__Dataset extract__:
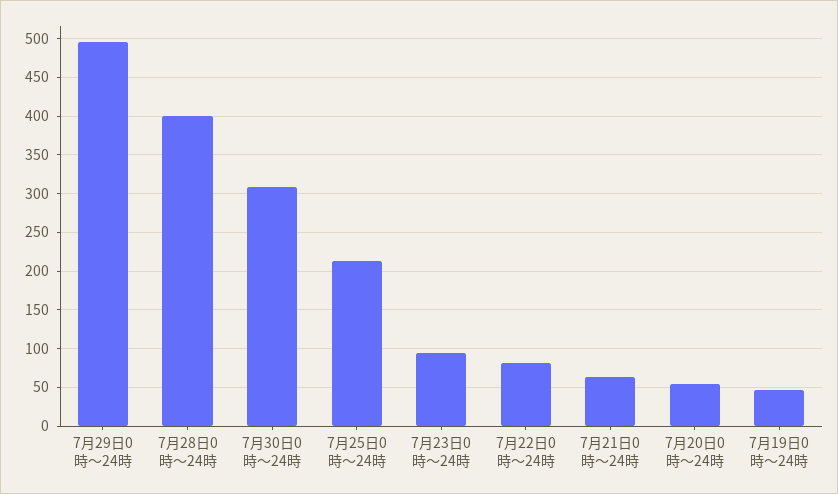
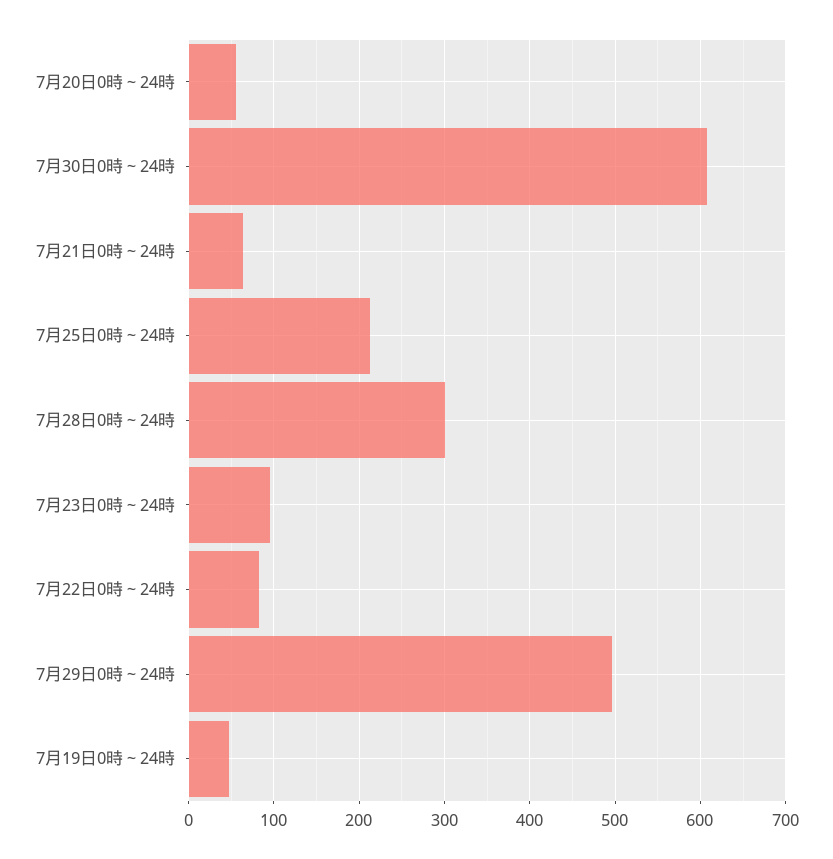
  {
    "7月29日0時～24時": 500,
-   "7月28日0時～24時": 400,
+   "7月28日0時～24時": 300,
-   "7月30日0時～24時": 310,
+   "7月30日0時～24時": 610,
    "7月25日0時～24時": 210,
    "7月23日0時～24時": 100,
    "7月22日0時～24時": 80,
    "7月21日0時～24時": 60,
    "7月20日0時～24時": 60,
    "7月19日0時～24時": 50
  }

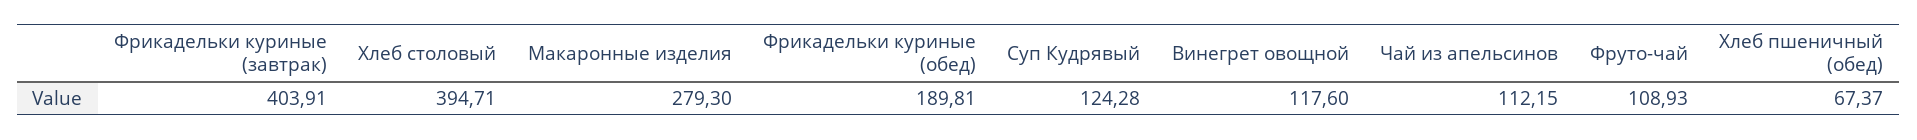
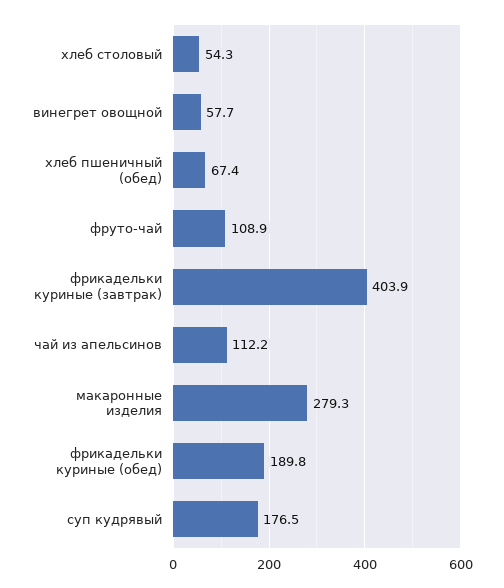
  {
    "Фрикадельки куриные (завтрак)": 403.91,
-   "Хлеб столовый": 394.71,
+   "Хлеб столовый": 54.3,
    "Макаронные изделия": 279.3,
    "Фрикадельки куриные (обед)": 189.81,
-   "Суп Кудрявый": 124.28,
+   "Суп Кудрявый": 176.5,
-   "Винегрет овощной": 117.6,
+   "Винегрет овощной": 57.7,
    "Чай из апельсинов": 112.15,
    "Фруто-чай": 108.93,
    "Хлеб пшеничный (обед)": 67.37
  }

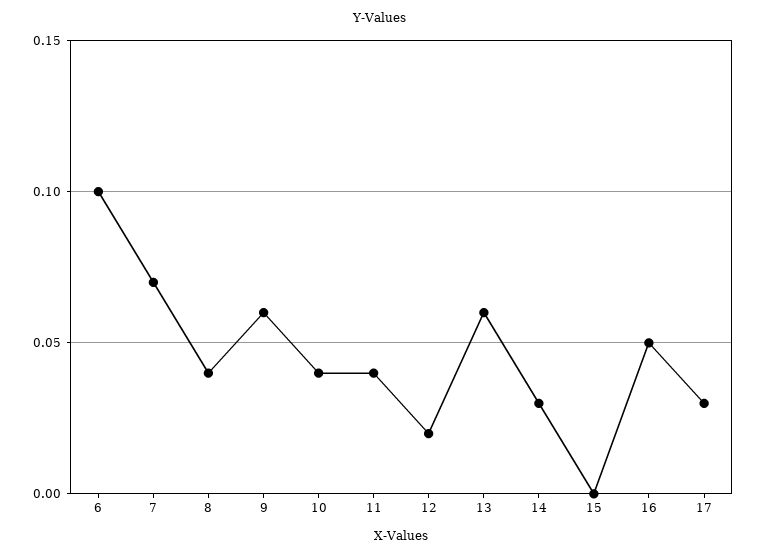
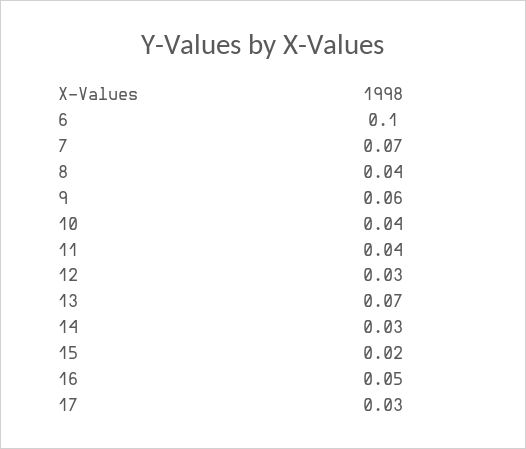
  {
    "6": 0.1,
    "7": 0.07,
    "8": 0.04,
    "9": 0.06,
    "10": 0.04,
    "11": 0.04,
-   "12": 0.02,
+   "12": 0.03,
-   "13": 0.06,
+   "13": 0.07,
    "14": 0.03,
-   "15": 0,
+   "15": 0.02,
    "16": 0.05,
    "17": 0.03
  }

__Work order__: Copy every line of the listing containing the string "Фрикадельки".

__Solution to this exercise__:
    "Фрикадельки куриные (завтрак)": 403.91,
    "Фрикадельки куриные (обед)": 189.81,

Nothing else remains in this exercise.